**WORK TASK**
Tally the lines below that contain the word "Left", and give only that number.

**SOURCE DATA**
• • • • •
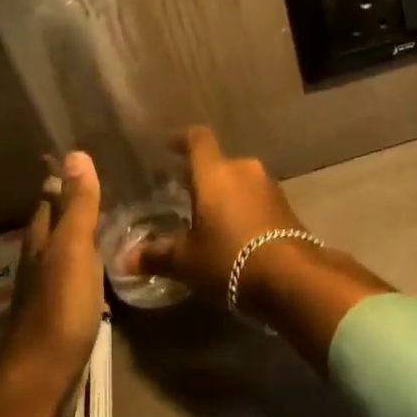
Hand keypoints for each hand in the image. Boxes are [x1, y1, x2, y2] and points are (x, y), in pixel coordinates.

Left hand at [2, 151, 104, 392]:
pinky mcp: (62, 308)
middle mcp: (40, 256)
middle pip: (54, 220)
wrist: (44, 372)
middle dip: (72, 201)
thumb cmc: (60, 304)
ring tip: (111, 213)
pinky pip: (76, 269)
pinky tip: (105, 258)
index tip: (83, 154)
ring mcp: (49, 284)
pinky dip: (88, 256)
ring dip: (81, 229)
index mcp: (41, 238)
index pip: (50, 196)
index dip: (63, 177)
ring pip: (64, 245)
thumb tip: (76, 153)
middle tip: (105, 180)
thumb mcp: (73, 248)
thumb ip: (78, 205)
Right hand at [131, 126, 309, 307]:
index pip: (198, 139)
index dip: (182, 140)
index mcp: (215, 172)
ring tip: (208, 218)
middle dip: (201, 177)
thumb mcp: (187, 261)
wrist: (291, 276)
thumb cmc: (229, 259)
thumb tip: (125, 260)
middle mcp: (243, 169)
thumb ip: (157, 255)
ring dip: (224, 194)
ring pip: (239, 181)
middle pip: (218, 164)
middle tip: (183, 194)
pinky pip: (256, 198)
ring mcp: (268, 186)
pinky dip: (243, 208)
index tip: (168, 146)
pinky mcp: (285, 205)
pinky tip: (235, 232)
• • • • •
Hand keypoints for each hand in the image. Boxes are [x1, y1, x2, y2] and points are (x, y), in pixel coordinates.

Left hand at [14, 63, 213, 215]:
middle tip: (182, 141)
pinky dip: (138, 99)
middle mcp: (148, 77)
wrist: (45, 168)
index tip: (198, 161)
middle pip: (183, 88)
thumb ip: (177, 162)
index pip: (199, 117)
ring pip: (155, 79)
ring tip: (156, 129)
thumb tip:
• • • • •
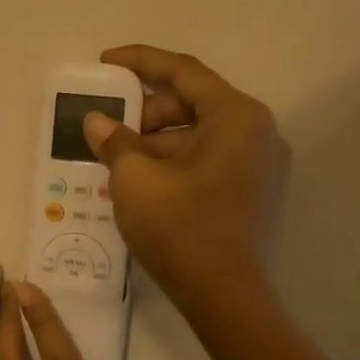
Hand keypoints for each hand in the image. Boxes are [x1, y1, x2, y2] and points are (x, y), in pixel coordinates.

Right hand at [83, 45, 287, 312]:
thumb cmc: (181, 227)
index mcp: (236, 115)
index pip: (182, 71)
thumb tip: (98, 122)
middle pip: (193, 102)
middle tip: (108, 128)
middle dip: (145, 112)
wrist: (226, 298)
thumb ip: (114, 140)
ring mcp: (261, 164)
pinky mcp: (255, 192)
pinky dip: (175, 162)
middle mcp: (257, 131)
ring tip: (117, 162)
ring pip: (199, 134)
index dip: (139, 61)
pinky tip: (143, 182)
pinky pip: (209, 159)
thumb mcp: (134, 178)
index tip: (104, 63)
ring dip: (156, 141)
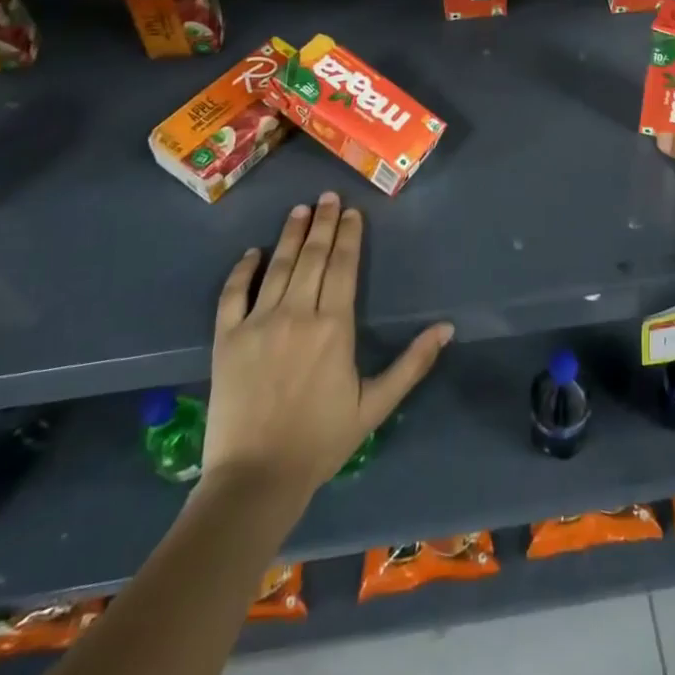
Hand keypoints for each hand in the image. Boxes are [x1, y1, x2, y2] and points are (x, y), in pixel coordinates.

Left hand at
• • • • •
**TASK ANSWER**
3